Word for word, write the records out again, but omit each picture.

Dataset records>
════════════════
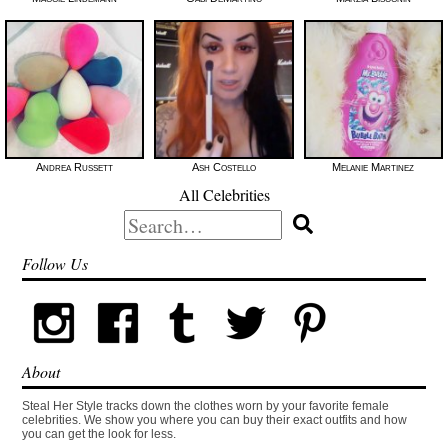
Andrea Russett
Ash Costello
Melanie Martinez
All Celebrities
Search
for:
Follow Us
About
Steal Her Style tracks down the clothes worn by your favorite female
celebrities. We show you where you can buy their exact outfits and how
you can get the look for less.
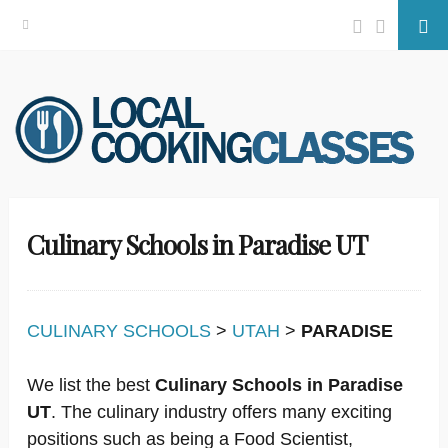
Facebook
Twitter
Se
Skip
to
content
Culinary Schools in Paradise UT
CULINARY SCHOOLS
>
UTAH
>
PARADISE
We list the best
Culinary Schools in Paradise
UT
. The culinary industry offers many exciting
positions such as being a Food Scientist,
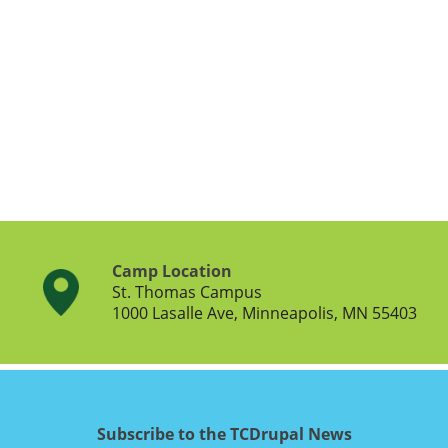
Camp Location
St. Thomas Campus
1000 Lasalle Ave, Minneapolis, MN 55403
Subscribe to the TCDrupal News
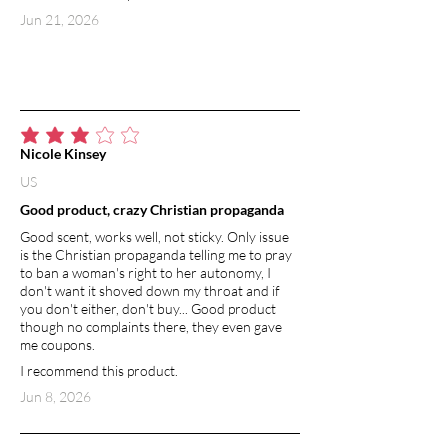
Jun 21, 2026
average rating is 3 out of 5
Nicole Kinsey
US
Good product, crazy Christian propaganda
Good scent, works well, not sticky. Only issue
is the Christian propaganda telling me to pray
to ban a woman's right to her autonomy, I
don't want it shoved down my throat and if
you don't either, don't buy... Good product
though no complaints there, they even gave
me coupons.
I recommend this product.
Jun 8, 2026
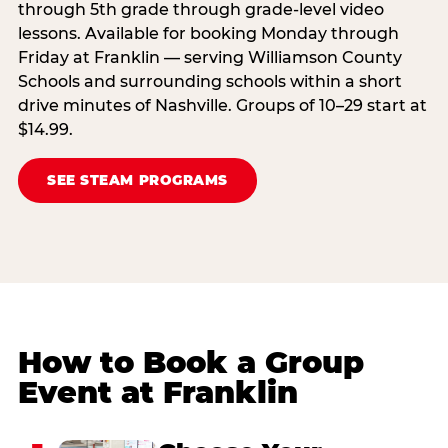
through 5th grade through grade-level video
lessons. Available for booking Monday through
Friday at Franklin — serving Williamson County
Schools and surrounding schools within a short
drive minutes of Nashville. Groups of 10–29 start at
$14.99.
SEE STEAM PROGRAMS
How to Book a Group
Event at Franklin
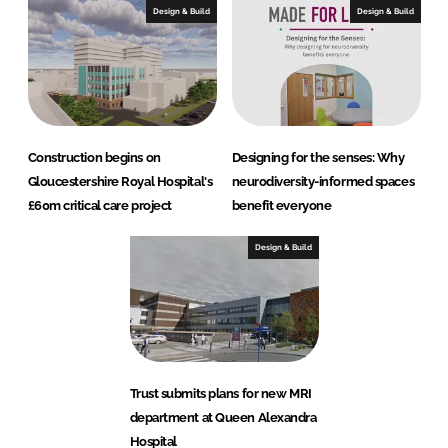
Design & Build
Design & Build
Construction begins on
Designing for the senses: Why
Gloucestershire Royal Hospital's
neurodiversity-informed spaces
£60m critical care project
benefit everyone
Design & Build
Trust submits plans for new MRI
department at Queen Alexandra
Hospital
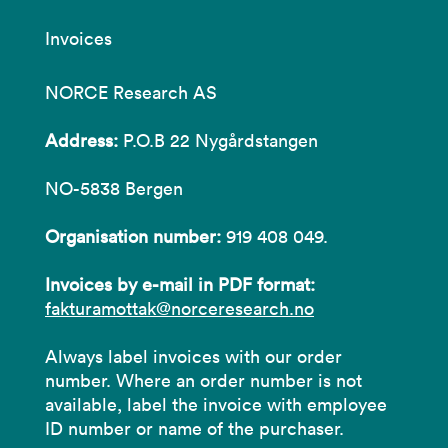
Invoices
NORCE Research AS
Address:
P.O.B 22 Nygårdstangen
NO-5838 Bergen
Organisation number:
919 408 049.
Invoices by e-mail in PDF format:
fakturamottak@norceresearch.no
Always label invoices with our order
number. Where an order number is not
available, label the invoice with employee
ID number or name of the purchaser.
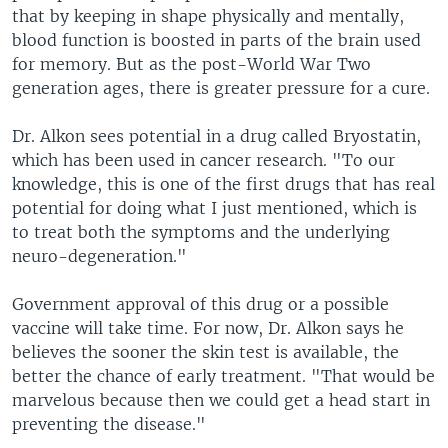
that by keeping in shape physically and mentally,
blood function is boosted in parts of the brain used
for memory. But as the post-World War Two
generation ages, there is greater pressure for a cure.
Dr. Alkon sees potential in a drug called Bryostatin,
which has been used in cancer research. "To our
knowledge, this is one of the first drugs that has real
potential for doing what I just mentioned, which is
to treat both the symptoms and the underlying
neuro-degeneration."
Government approval of this drug or a possible
vaccine will take time. For now, Dr. Alkon says he
believes the sooner the skin test is available, the
better the chance of early treatment. "That would be
marvelous because then we could get a head start in
preventing the disease."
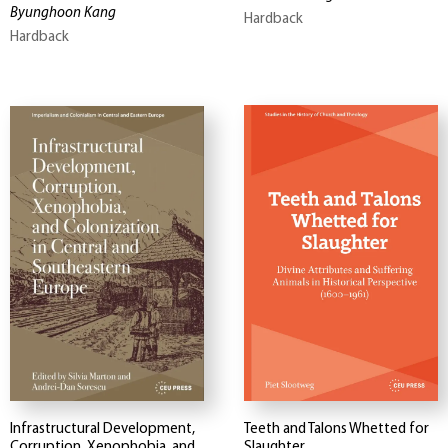
Byunghoon Kang
Hardback
Hardback
Infrastructural Development,
Teeth and Talons Whetted for
Corruption, Xenophobia, and
Slaughter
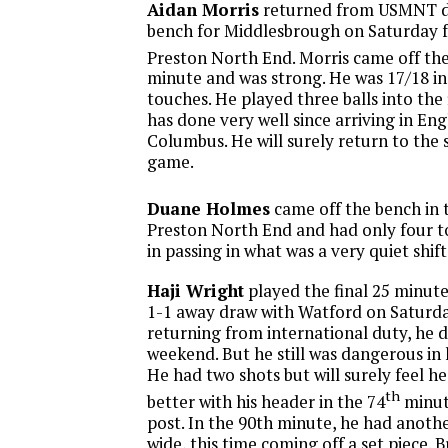
Aidan Morris
returned from USMNT du
bench for Middlesbrough on Saturday f
Preston North End. Morris came off the
minute and was strong. He was 17/18 in 
touches. He played three balls into the f
has done very well since arriving in En
Columbus. He will surely return to the 
game.
Duane Holmes
came off the bench in 
Preston North End and had only four t
in passing in what was a very quiet shift
Haji Wright
played the final 25 minute
1-1 away draw with Watford on Saturda
returning from international duty, he di
weekend. But he still was dangerous in h
He had two shots but will surely feel h
th
better with his header in the 74
minute
post. In the 90th minute, he had anothe
wide, this time coming off a set piece. 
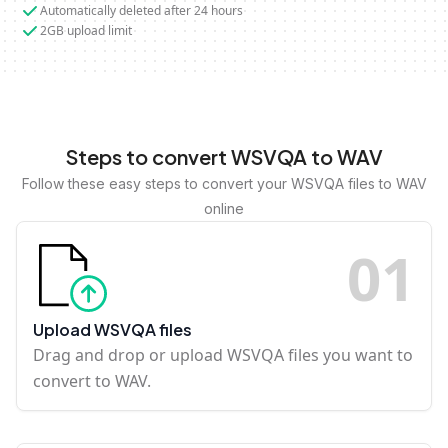
Automatically deleted after 24 hours
2GB upload limit
Steps to convert WSVQA to WAV
Follow these easy steps to convert your WSVQA files to WAV
online
0
1
Upload WSVQA files
Drag and drop or upload WSVQA files you want to
convert to WAV.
════════════════
Reply to the exercise>
Andrea Russett
Ash Costello
Melanie Martinez
All Celebrities
Search
for:
Follow Us
About
Steal Her Style tracks down the clothes worn by your favorite female
celebrities. We show you where you can buy their exact outfits and how
you can get the look for less.
Facebook
Twitter
Se
Skip
to
content
Culinary Schools in Paradise UT
CULINARY SCHOOLS
>
UTAH
>
PARADISE
We list the best
Culinary Schools in Paradise
UT
. The culinary industry offers many exciting
positions such as being a Food Scientist,
Camp Location
St. Thomas Campus
1000 Lasalle Ave, Minneapolis, MN 55403
Subscribe to the TCDrupal News
Jun 21, 2026
average rating is 3 out of 5
Nicole Kinsey
US
Good product, crazy Christian propaganda
Good scent, works well, not sticky. Only issue
is the Christian propaganda telling me to pray
to ban a woman's right to her autonomy, I
don't want it shoved down my throat and if
you don't either, don't buy... Good product
though no complaints there, they even gave
me coupons.
I recommend this product.
Jun 8, 2026
through 5th grade through grade-level video
lessons. Available for booking Monday through
Friday at Franklin — serving Williamson County
Schools and surrounding schools within a short
drive minutes of Nashville. Groups of 10–29 start at
$14.99.
SEE STEAM PROGRAMS
How to Book a Group
Event at Franklin
Design & Build
Design & Build
Construction begins on
Designing for the senses: Why
Gloucestershire Royal Hospital's
neurodiversity-informed spaces
£60m critical care project
benefit everyone
Design & Build
Trust submits plans for new MRI
department at Queen Alexandra
Hospital
Invoices
NORCE Research AS
Address:
P.O.B 22 Nygårdstangen
NO-5838 Bergen
Organisation number:
919 408 049.
Invoices by e-mail in PDF format:
fakturamottak@norceresearch.no
Always label invoices with our order
number. Where an order number is not
available, label the invoice with employee
ID number or name of the purchaser.
that by keeping in shape physically and mentally,
blood function is boosted in parts of the brain used
for memory. But as the post-World War Two
generation ages, there is greater pressure for a cure.
Dr. Alkon sees potential in a drug called Bryostatin,
which has been used in cancer research. "To our
knowledge, this is one of the first drugs that has real
potential for doing what I just mentioned, which is
to treat both the symptoms and the underlying
neuro-degeneration."
Government approval of this drug or a possible
vaccine will take time. For now, Dr. Alkon says he
believes the sooner the skin test is available, the
better the chance of early treatment. "That would be
marvelous because then we could get a head start in
preventing the disease."
Byunghoon Kang
Hardback
Hardback
Infrastructural Development,
Teeth and Talons Whetted for
Corruption, Xenophobia, and
Slaughter
Aidan Morris
returned from USMNT du
bench for Middlesbrough on Saturday f
Preston North End. Morris came off the
minute and was strong. He was 17/18 in 
touches. He played three balls into the f
has done very well since arriving in En
Columbus. He will surely return to the 
game.
Duane Holmes
came off the bench in 
Preston North End and had only four t
in passing in what was a very quiet shift
Haji Wright
played the final 25 minute
1-1 away draw with Watford on Saturda
returning from international duty, he di
weekend. But he still was dangerous in h
He had two shots but will surely feel h
th
better with his header in the 74
minute
post. In the 90th minute, he had anothe
wide, this time coming off a set piece. 
Automatically deleted after 24 hours
2GB upload limit
Steps to convert WSVQA to WAV
Follow these easy steps to convert your WSVQA files to WAV
online
0
1
Upload WSVQA files
Drag and drop or upload WSVQA files you want to
convert to WAV.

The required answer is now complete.